[Transcribed page contents]
---*---

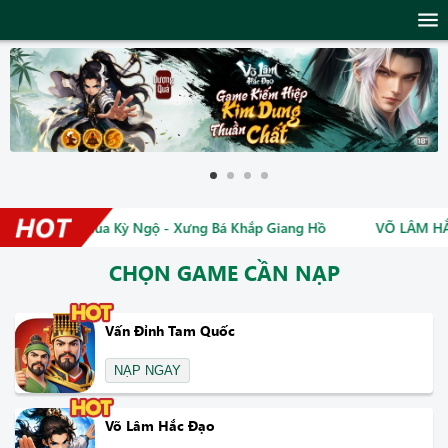
menu
- Bạc Khóa Mua Kỳ Ngộ - Xưng Bá Khắp Giang Hồ
VÕ LÂM HẮC
CHỌN GAME CẦN NẠP
Vấn Đỉnh Tam Quốc
NẠP NGAY
Võ Lâm Hắc Đạo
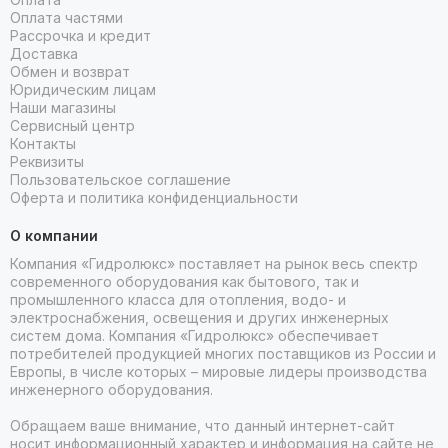
Оплата частями
Рассрочка и кредит
Доставка
Обмен и возврат
Юридическим лицам
Наши магазины
Сервисный центр
Контакты
Реквизиты
Пользовательское соглашение
Оферта и политика конфиденциальности
О компании
Компания «Гидролюкс» поставляет на рынок весь спектр
современного оборудования как бытового, так и
промышленного класса для отопления, водо- и
электроснабжения, освещения и других инженерных
систем дома. Компания «Гидролюкс» обеспечивает
потребителей продукцией многих поставщиков из России и
Европы, в числе которых – мировые лидеры производства
инженерного оборудования.
Обращаем ваше внимание, что данный интернет-сайт
носит информационный характер и информация на сайте не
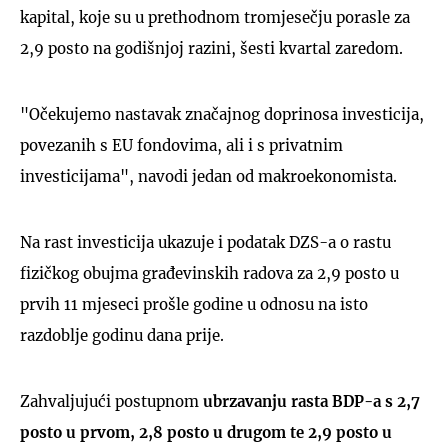
kapital, koje su u prethodnom tromjesečju porasle za
2,9 posto na godišnjoj razini, šesti kvartal zaredom.
"Očekujemo nastavak značajnog doprinosa investicija,
povezanih s EU fondovima, ali i s privatnim
investicijama", navodi jedan od makroekonomista.
Na rast investicija ukazuje i podatak DZS-a o rastu
fizičkog obujma građevinskih radova za 2,9 posto u
prvih 11 mjeseci prošle godine u odnosu na isto
razdoblje godinu dana prije.
Zahvaljujući postupnom
ubrzavanju rasta BDP-a s 2,7
posto u prvom, 2,8 posto u drugom te 2,9 posto u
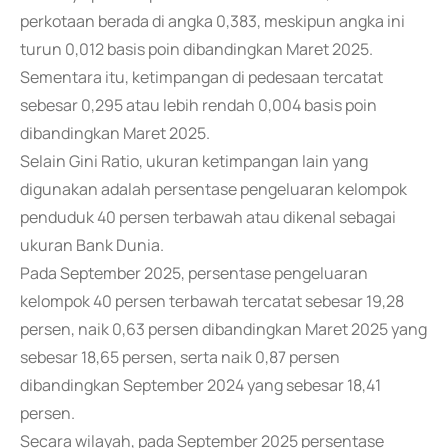
perkotaan berada di angka 0,383, meskipun angka ini
turun 0,012 basis poin dibandingkan Maret 2025.
Sementara itu, ketimpangan di pedesaan tercatat
sebesar 0,295 atau lebih rendah 0,004 basis poin
dibandingkan Maret 2025.
Selain Gini Ratio, ukuran ketimpangan lain yang
digunakan adalah persentase pengeluaran kelompok
penduduk 40 persen terbawah atau dikenal sebagai
ukuran Bank Dunia.
Pada September 2025, persentase pengeluaran
kelompok 40 persen terbawah tercatat sebesar 19,28
persen, naik 0,63 persen dibandingkan Maret 2025 yang
sebesar 18,65 persen, serta naik 0,87 persen
dibandingkan September 2024 yang sebesar 18,41
persen.
Secara wilayah, pada September 2025 persentase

---*---

Would you return, unchanged, the lines from the one containing "persen, naik 0,63" through the end of the entries?

persen, naik 0,63 persen dibandingkan Maret 2025 yang
sebesar 18,65 persen, serta naik 0,87 persen
dibandingkan September 2024 yang sebesar 18,41
persen.
Secara wilayah, pada September 2025 persentase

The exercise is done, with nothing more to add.